Police believe Spokane man caused mother’s overdose, death
SPOKANE, Wash. — A 64-year-old woman was found dead at her downtown Spokane apartment on June 12 and police believe her son may be responsible.
Sharon Simpson-White lived in the Park Tower Apartments on Spokane Falls Boulevard and her son would sometimes stay with her.
In a search warrant filed Monday, police describe what led up to Simpson-White’s death. Police believe she died from a lethal dose of heroin given to her by her son.
The search warrant includes information into what police observed when they arrived on scene and through interviews with Simpson-White’s family members.
Family members said the suspect struggled with his mental health and addiction. Some told police he called them the night of the incident saying “my mom’s dead” and “looks like mom just took her last breath.”
Medics arrived at Simpson-White’s home around midnight after the suspect called 911. They found her on the floor and attempted to give her CPR. The suspect was there and became agitated, telling medics to leave her alone and that this was what his mother wanted. The search warrant states the suspect then tore through a window screen because he was so angry.

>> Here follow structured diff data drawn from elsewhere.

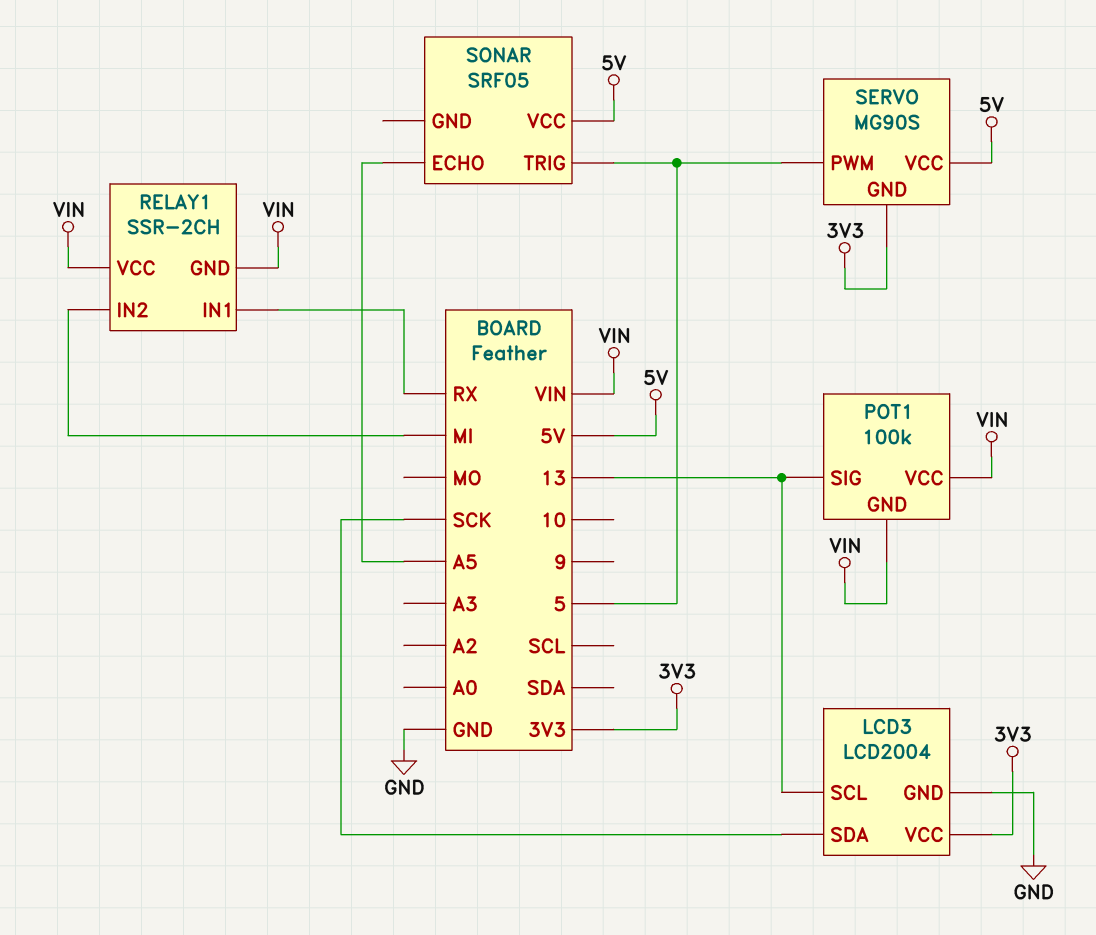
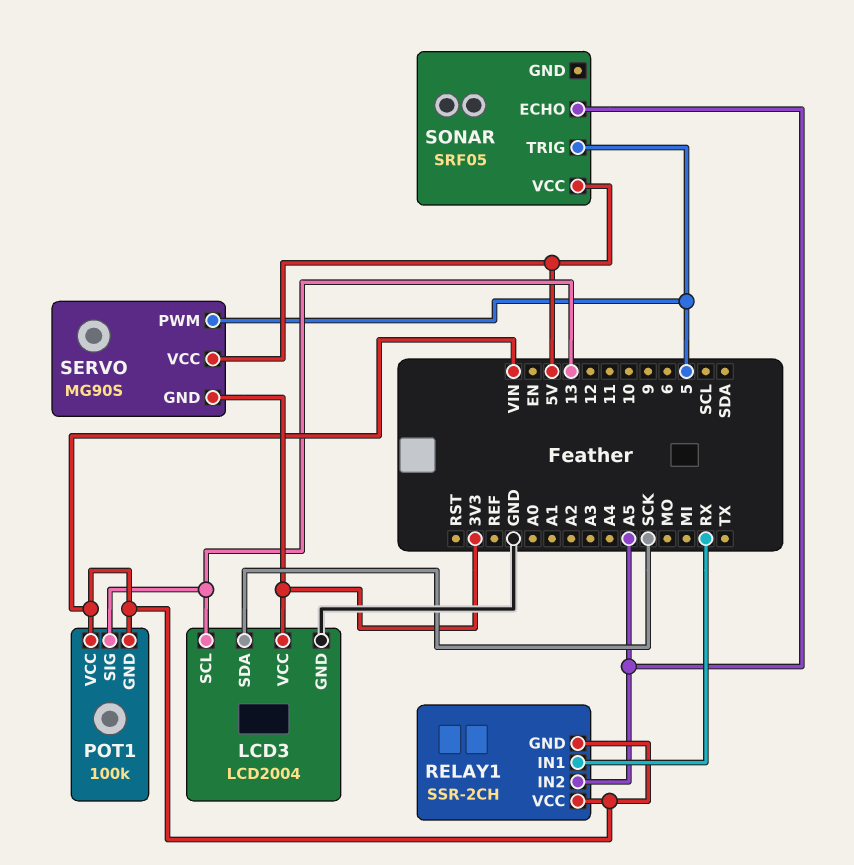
RELAY1 pin IN2: MI -> A5

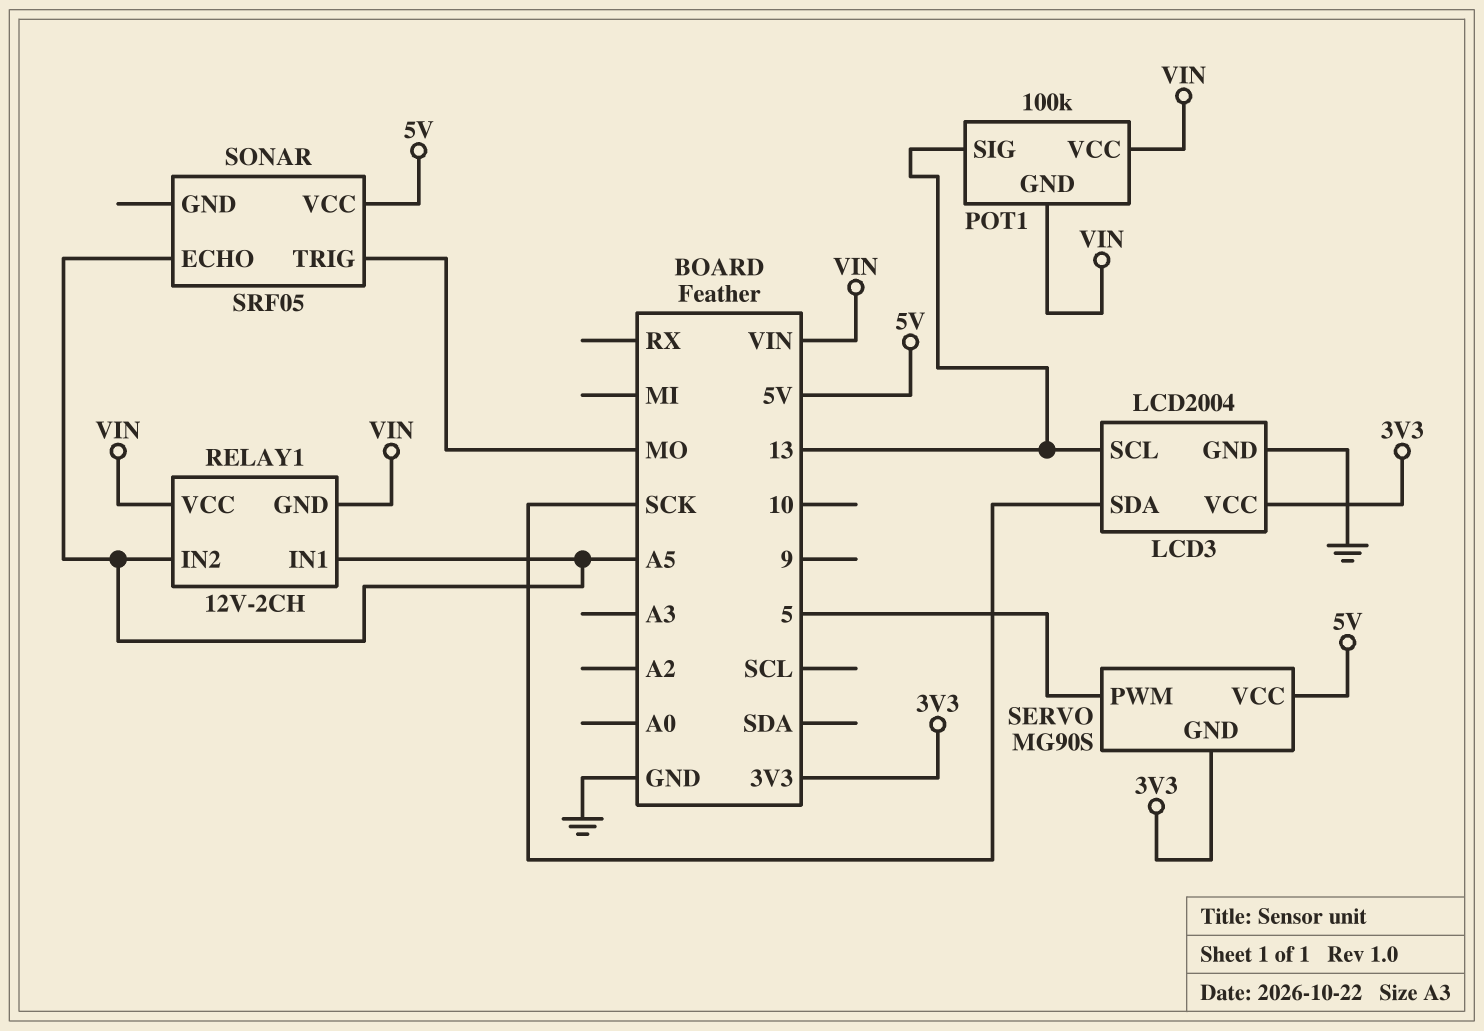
RELAY1: SSR-2CH -> 12V-2CH
RELAY1 pin IN1: RX -> A5
SONAR pin TRIG: 5 -> MO

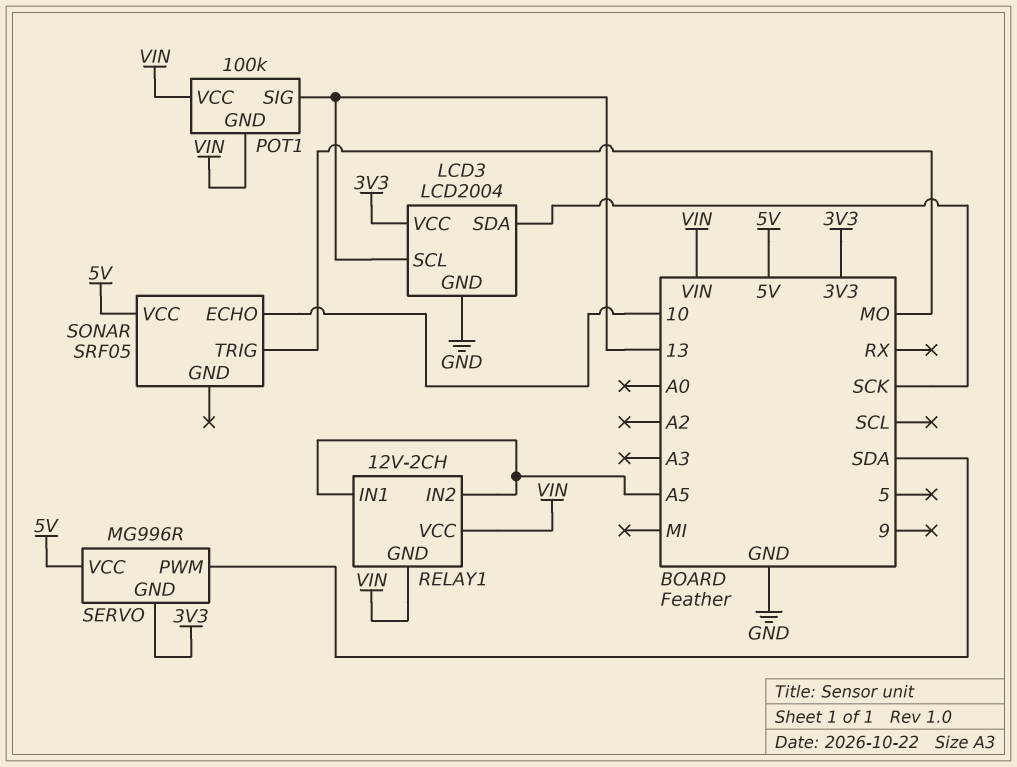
SERVO: MG90S -> MG996R
SERVO pin PWM: 5 -> SDA
SONAR pin ECHO: A5 -> 10

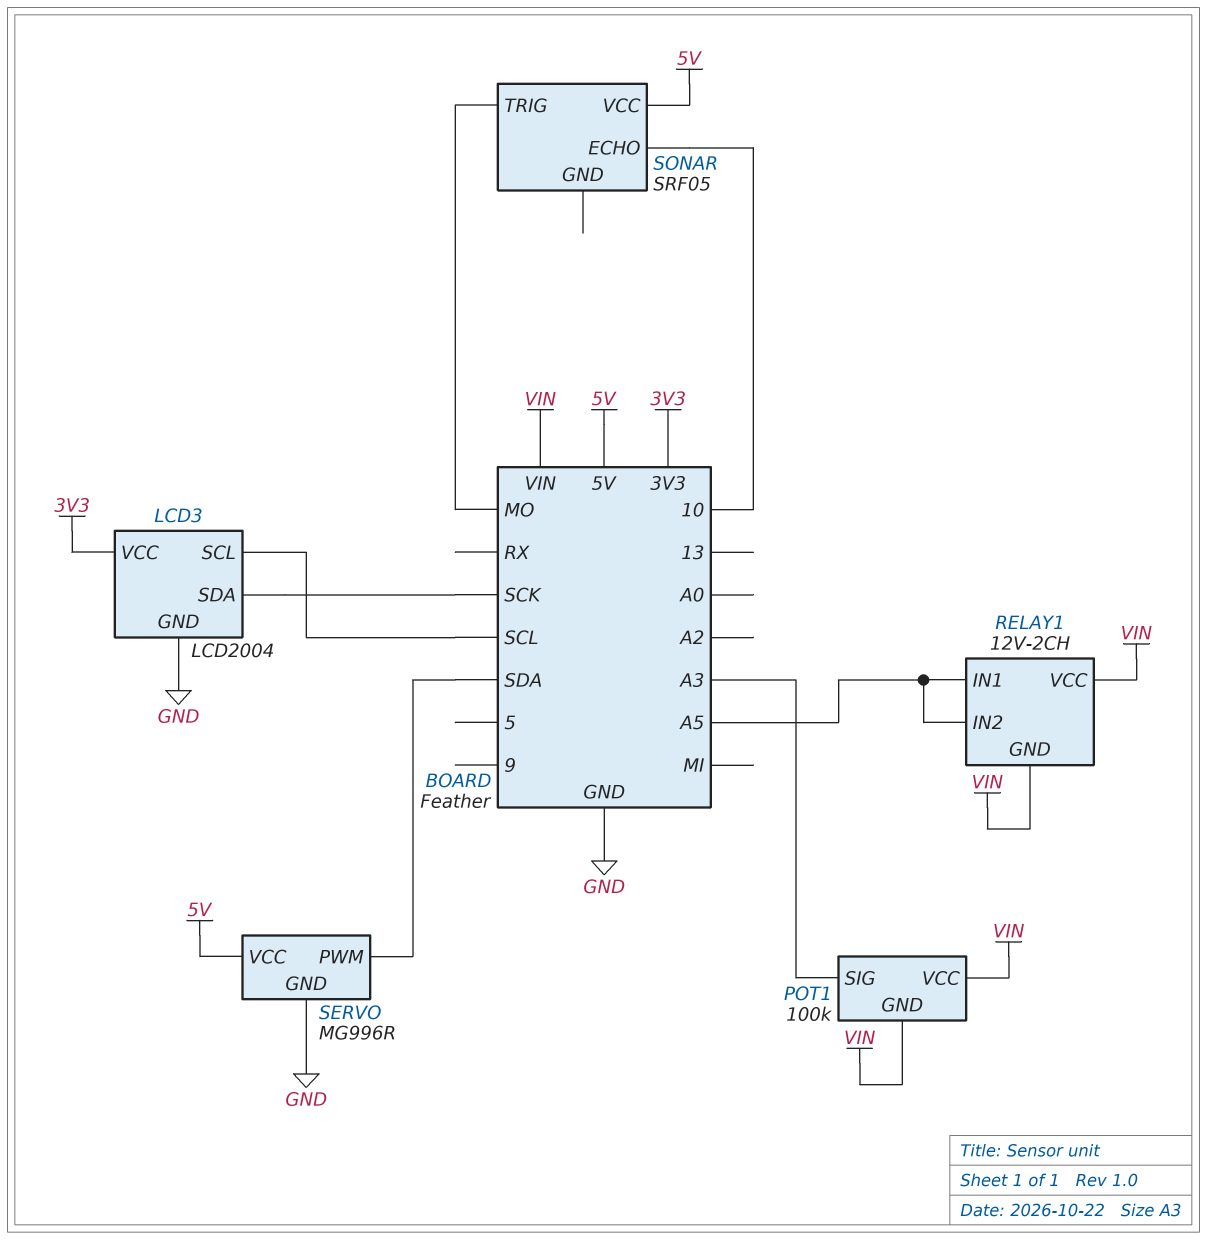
LCD3 pin SCL: 13 -> SCL
POT1 pin SIG: 13 -> A3
SERVO pin GND: 3V3 -> GND

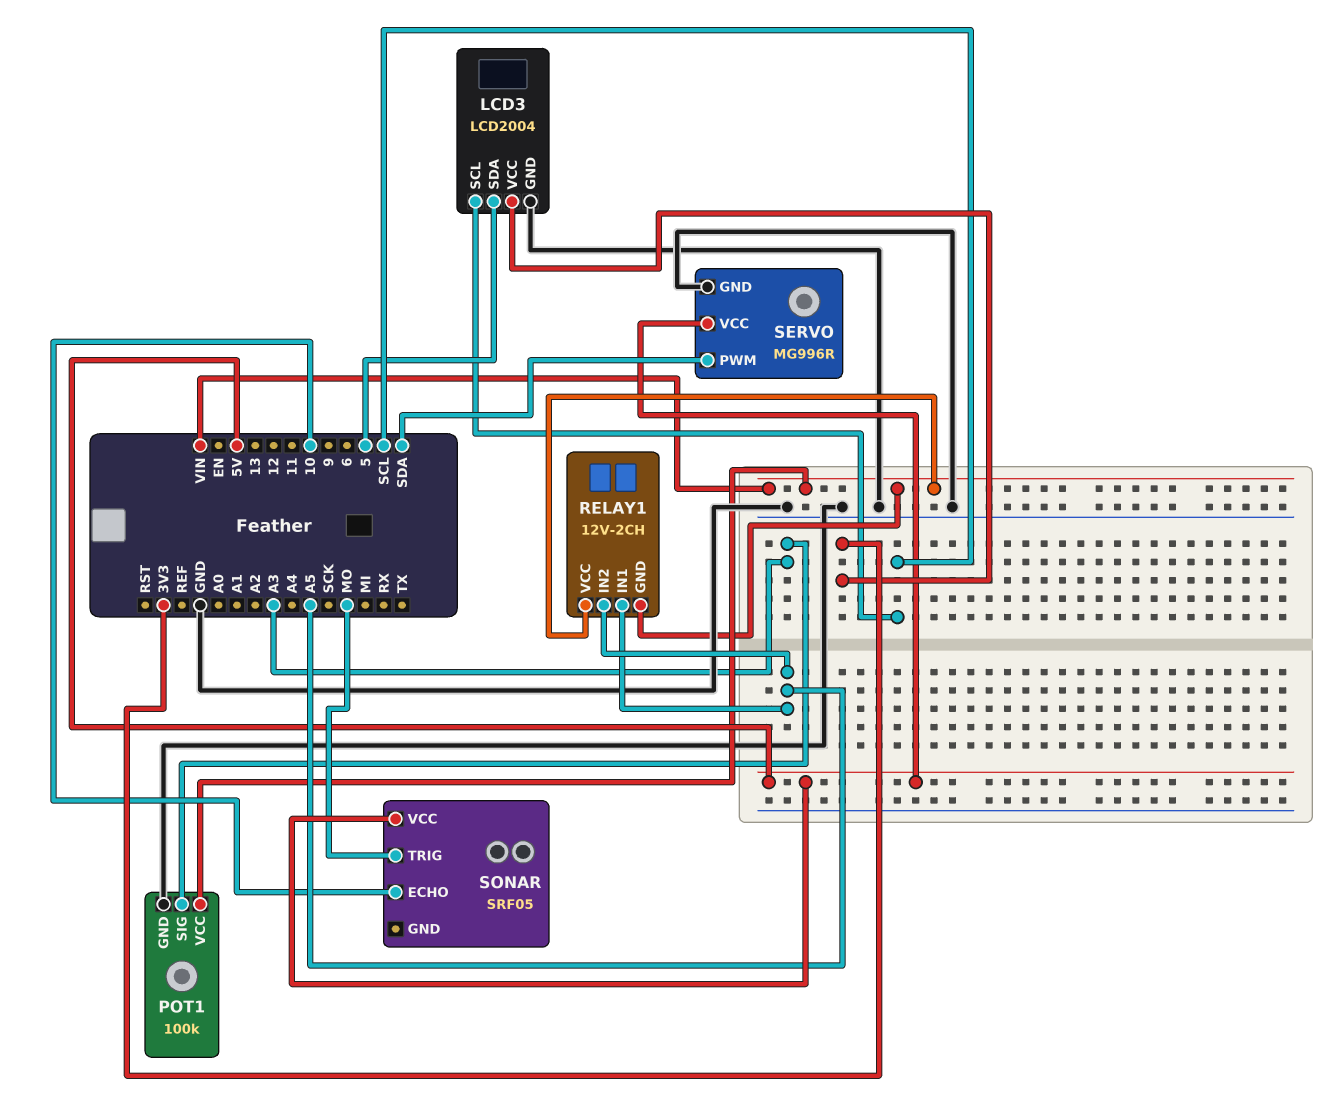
LCD3 pin SDA: SCK -> 5
POT1 pin GND: VIN -> GND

Another one of Simpson-White’s sons, Joel Taitch, went to the apartment after receiving the alarming phone call. He is the suspect in an unrelated murder case and is accused of second-degree murder in the death of a teenager last October. Taitch told police the suspect ran from the scene.
Simpson-White’s family members told police their mother had recently been in the hospital due to health issues. According to court documents, Simpson-White was unable to live independently because of her poor health; she had recently been burned from a floor heater after falling and was unable to get up for several hours. Family members said Simpson-White said she wanted to die because of her pain.
Family members said Simpson-White was having a hard time with the suspect and it was odd that he was at the apartment at the time of the incident.
Simpson-White’s boyfriend told police the suspect had come at him with butcher knife a few days earlier. According to court documents, he was struck over the head and does not remember anything until he woke up at Sacred Heart Hospital. He ultimately spent three days at the hospital with abrasions on the top of his head, his left arm and left knee.
Officers who responded to the scene described finding the words “DIE” and “KILL” carved into a wall in the apartment. Simpson-White’s boyfriend said the suspect had used the butcher knife to make the carvings.
Simpson-White’s boyfriend told police he saw the suspect give her a dose of what he believed to be heroin from a loaded syringe, saying it would help relieve her pain.
According to court documents, this was not the first time Simpson-White had used heroin, but it was not a common thing for her to do. Her boyfriend said the suspect had given her the drug at her request and believed he was responsible for causing her to overdose.
The man police believe responsible has not been arrested or officially charged in the case.